- OBJECTIVE 1 -
Put the rows from the line containing "text [9] http://blog.regehr.org/archives/1139" through the line containing "text [2] http://www.cplusplus.com/reference/cmath/sin/" into a numbered list, leaving out any blank lines.
>> Begin SELECTION
America’s bus stations tend to lurk in the section of town in which pornographic materials are most easily obtained. Like airports, they are built of plastic, but it is plastic of a decidedly flimsier sort. They are reached most easily by public transportation or “gypsy” cab; except in largest cities and smallest towns, ordinary taxis shun them. The facilities for traveler convenience are virtually nonexistent; in lieu of a bar there is a lunch counter, which (if one can attract the wandering attention of the attendant, who is usually of the gender of an airline hostess and the appearance of a train conductor) will offer up a buffet of
hot dog au grease
and sugar-water on the rocks. The buses are at times in good repair, at times not, but always uncomfortable. The drivers look like retired sparring partners of heavyweights who never have been and never will be ranked contenders. There is a single class of accommodation—fourth.
>> End SELECTION
>> Begin TASK MATERIAL
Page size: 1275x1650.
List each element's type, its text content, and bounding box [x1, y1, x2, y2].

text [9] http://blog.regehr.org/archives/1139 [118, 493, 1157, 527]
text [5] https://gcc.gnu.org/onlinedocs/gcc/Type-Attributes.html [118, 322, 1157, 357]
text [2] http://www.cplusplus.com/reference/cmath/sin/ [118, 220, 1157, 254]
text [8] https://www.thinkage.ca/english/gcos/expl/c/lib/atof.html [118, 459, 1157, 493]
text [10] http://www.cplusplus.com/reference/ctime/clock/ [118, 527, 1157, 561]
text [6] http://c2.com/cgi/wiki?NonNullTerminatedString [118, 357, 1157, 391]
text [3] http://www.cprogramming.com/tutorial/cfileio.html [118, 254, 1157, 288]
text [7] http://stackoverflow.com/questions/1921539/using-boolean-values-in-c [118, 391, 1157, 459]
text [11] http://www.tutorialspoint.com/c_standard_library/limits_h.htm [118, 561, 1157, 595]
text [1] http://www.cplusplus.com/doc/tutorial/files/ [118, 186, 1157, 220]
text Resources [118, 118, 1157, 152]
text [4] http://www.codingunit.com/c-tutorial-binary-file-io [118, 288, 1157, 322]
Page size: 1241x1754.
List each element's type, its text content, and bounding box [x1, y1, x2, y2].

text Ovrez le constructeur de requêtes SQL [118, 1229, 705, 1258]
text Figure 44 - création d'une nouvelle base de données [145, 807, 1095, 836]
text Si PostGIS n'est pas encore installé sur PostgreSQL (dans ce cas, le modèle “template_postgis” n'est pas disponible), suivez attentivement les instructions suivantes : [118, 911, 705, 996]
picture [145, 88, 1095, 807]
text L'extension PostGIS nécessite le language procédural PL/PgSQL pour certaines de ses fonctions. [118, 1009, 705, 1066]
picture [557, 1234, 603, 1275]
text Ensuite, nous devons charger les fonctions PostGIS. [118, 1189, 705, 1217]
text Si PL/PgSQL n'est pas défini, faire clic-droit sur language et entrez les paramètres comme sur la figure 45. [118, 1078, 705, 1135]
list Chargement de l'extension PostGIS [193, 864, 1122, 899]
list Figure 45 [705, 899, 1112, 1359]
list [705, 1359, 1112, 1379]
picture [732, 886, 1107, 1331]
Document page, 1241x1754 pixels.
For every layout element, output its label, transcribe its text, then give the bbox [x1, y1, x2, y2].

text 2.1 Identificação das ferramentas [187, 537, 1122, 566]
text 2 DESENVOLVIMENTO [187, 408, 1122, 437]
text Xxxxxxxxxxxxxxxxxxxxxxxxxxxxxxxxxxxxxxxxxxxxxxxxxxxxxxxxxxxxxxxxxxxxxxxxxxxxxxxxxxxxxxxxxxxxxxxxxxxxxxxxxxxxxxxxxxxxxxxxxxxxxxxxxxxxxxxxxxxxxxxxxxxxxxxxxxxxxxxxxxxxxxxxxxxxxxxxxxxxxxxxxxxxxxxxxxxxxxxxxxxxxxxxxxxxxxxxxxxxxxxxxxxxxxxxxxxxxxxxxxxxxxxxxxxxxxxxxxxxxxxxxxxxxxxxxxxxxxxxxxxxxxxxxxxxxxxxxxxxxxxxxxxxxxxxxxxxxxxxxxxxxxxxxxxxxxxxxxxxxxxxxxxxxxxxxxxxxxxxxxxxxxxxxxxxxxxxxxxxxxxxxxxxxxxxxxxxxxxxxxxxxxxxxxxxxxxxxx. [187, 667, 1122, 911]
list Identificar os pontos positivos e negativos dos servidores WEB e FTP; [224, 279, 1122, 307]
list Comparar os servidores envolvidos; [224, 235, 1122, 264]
>> End TASK MATERIAL
- OBJECTIVE 2 -
Continue the passage on America's bus stations from the point where it stops.

- REPLY 1 -
1. text [9] http://blog.regehr.org/archives/1139 [118, 493, 1157, 527]
2. text [5] https://gcc.gnu.org/onlinedocs/gcc/Type-Attributes.html [118, 322, 1157, 357]
3. text [2] http://www.cplusplus.com/reference/cmath/sin/ [118, 220, 1157, 254]

- REPLY 2 -
Nothing
is served on board; a sign in the on-board rest room cautions against drinking the water. The names of the bus companies sing of locality (White River, Hudson Valley), private ownership (Martz, Bollman), and dogs. The average fare is on the close order of twenty-five dollars; the maximum one-way fare to the most distant portion of the United States is only eighty dollars. The preferred mode of payment is cash; if, as with the larger bus lines, credit cards are acceptable, they are bank cards, never prestige cards. The sanitary accommodations are much in keeping with the rest of the scene. Inside the station, the rest rooms are of a most doubtful nature; usually they are wholly or partially closed for repairs that are so long delayed and so temporary in effect that they seem mythical. The on-board accommodation is hardly better. The john, which is not even supposed to flush, is merely a seat atop a square metal holding tank; below it the curious—or perhaps “sick” is a better adjective—traveler may observe the wastes of previous users swimming blissfully about like so many tropical fish.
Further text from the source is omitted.